- _Activity_: Copy the listing below in full, exactly.

[Opening Given information section]

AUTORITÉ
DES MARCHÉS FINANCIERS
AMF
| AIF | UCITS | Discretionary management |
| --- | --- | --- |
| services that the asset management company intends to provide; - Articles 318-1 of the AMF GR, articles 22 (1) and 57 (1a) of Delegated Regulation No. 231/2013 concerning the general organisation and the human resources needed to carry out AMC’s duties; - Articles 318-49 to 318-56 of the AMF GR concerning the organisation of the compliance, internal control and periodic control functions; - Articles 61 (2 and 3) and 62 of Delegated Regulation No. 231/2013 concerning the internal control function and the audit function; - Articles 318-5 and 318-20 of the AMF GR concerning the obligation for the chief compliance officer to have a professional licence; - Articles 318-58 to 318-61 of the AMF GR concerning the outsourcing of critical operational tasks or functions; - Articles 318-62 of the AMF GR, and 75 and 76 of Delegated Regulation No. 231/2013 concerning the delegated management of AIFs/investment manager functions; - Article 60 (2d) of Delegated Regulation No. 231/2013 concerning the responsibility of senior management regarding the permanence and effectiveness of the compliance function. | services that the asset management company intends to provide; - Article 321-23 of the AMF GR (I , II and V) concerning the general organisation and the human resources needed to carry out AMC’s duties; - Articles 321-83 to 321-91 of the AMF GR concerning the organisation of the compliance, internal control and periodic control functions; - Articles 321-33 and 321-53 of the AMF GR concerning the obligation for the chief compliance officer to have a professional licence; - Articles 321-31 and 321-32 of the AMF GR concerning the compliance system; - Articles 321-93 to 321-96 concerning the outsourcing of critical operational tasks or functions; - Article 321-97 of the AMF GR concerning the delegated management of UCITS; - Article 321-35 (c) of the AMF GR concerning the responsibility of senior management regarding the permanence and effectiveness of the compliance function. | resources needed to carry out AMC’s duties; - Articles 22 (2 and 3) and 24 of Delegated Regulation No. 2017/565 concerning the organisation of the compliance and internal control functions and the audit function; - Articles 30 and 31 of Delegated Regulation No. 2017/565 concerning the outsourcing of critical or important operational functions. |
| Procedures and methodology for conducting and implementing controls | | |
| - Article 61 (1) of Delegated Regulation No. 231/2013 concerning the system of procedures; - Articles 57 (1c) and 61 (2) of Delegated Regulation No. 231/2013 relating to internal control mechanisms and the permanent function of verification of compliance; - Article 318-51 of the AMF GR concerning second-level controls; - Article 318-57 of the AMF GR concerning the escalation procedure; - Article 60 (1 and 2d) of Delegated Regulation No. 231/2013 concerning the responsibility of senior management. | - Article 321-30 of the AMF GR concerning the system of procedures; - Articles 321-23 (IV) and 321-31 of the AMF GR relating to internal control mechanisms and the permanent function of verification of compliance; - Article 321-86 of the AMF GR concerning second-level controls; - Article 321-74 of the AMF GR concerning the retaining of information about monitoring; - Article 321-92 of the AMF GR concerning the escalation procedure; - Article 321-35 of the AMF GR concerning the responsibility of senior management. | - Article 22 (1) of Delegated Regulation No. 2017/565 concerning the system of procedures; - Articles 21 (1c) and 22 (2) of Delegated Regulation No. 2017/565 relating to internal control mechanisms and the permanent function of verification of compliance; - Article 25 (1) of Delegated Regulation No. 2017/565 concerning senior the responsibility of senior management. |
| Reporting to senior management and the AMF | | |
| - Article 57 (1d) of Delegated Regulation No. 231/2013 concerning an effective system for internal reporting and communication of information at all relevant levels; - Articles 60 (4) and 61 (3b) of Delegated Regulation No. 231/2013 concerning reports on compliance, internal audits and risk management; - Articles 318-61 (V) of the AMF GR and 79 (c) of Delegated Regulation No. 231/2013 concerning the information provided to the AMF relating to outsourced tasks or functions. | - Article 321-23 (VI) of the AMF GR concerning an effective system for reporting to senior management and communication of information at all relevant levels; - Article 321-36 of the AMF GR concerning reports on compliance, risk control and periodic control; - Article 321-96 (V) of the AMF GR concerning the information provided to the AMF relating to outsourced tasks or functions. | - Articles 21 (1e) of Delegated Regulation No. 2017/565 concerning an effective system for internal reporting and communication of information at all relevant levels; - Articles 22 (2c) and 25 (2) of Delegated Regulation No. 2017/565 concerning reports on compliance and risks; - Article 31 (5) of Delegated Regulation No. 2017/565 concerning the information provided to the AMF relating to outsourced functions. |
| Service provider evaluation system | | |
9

[Closing Given information section]

- _Written answer_:
AUTORITÉ
DES MARCHÉS FINANCIERS
AMF
| AIF | UCITS | Discretionary management |
| --- | --- | --- |
| services that the asset management company intends to provide; - Articles 318-1 of the AMF GR, articles 22 (1) and 57 (1a) of Delegated Regulation No. 231/2013 concerning the general organisation and the human resources needed to carry out AMC’s duties; - Articles 318-49 to 318-56 of the AMF GR concerning the organisation of the compliance, internal control and periodic control functions; - Articles 61 (2 and 3) and 62 of Delegated Regulation No. 231/2013 concerning the internal control function and the audit function; - Articles 318-5 and 318-20 of the AMF GR concerning the obligation for the chief compliance officer to have a professional licence; - Articles 318-58 to 318-61 of the AMF GR concerning the outsourcing of critical operational tasks or functions; - Articles 318-62 of the AMF GR, and 75 and 76 of Delegated Regulation No. 231/2013 concerning the delegated management of AIFs/investment manager functions; - Article 60 (2d) of Delegated Regulation No. 231/2013 concerning the responsibility of senior management regarding the permanence and effectiveness of the compliance function. | services that the asset management company intends to provide; - Article 321-23 of the AMF GR (I , II and V) concerning the general organisation and the human resources needed to carry out AMC’s duties; - Articles 321-83 to 321-91 of the AMF GR concerning the organisation of the compliance, internal control and periodic control functions; - Articles 321-33 and 321-53 of the AMF GR concerning the obligation for the chief compliance officer to have a professional licence; - Articles 321-31 and 321-32 of the AMF GR concerning the compliance system; - Articles 321-93 to 321-96 concerning the outsourcing of critical operational tasks or functions; - Article 321-97 of the AMF GR concerning the delegated management of UCITS; - Article 321-35 (c) of the AMF GR concerning the responsibility of senior management regarding the permanence and effectiveness of the compliance function. | resources needed to carry out AMC’s duties; - Articles 22 (2 and 3) and 24 of Delegated Regulation No. 2017/565 concerning the organisation of the compliance and internal control functions and the audit function; - Articles 30 and 31 of Delegated Regulation No. 2017/565 concerning the outsourcing of critical or important operational functions. |
| Procedures and methodology for conducting and implementing controls | | |
| - Article 61 (1) of Delegated Regulation No. 231/2013 concerning the system of procedures; - Articles 57 (1c) and 61 (2) of Delegated Regulation No. 231/2013 relating to internal control mechanisms and the permanent function of verification of compliance; - Article 318-51 of the AMF GR concerning second-level controls; - Article 318-57 of the AMF GR concerning the escalation procedure; - Article 60 (1 and 2d) of Delegated Regulation No. 231/2013 concerning the responsibility of senior management. | - Article 321-30 of the AMF GR concerning the system of procedures; - Articles 321-23 (IV) and 321-31 of the AMF GR relating to internal control mechanisms and the permanent function of verification of compliance; - Article 321-86 of the AMF GR concerning second-level controls; - Article 321-74 of the AMF GR concerning the retaining of information about monitoring; - Article 321-92 of the AMF GR concerning the escalation procedure; - Article 321-35 of the AMF GR concerning the responsibility of senior management. | - Article 22 (1) of Delegated Regulation No. 2017/565 concerning the system of procedures; - Articles 21 (1c) and 22 (2) of Delegated Regulation No. 2017/565 relating to internal control mechanisms and the permanent function of verification of compliance; - Article 25 (1) of Delegated Regulation No. 2017/565 concerning senior the responsibility of senior management. |
| Reporting to senior management and the AMF | | |
| - Article 57 (1d) of Delegated Regulation No. 231/2013 concerning an effective system for internal reporting and communication of information at all relevant levels; - Articles 60 (4) and 61 (3b) of Delegated Regulation No. 231/2013 concerning reports on compliance, internal audits and risk management; - Articles 318-61 (V) of the AMF GR and 79 (c) of Delegated Regulation No. 231/2013 concerning the information provided to the AMF relating to outsourced tasks or functions. | - Article 321-23 (VI) of the AMF GR concerning an effective system for reporting to senior management and communication of information at all relevant levels; - Article 321-36 of the AMF GR concerning reports on compliance, risk control and periodic control; - Article 321-96 (V) of the AMF GR concerning the information provided to the AMF relating to outsourced tasks or functions. | - Articles 21 (1e) of Delegated Regulation No. 2017/565 concerning an effective system for internal reporting and communication of information at all relevant levels; - Articles 22 (2c) and 25 (2) of Delegated Regulation No. 2017/565 concerning reports on compliance and risks; - Article 31 (5) of Delegated Regulation No. 2017/565 concerning the information provided to the AMF relating to outsourced functions. |
| Service provider evaluation system | | |
9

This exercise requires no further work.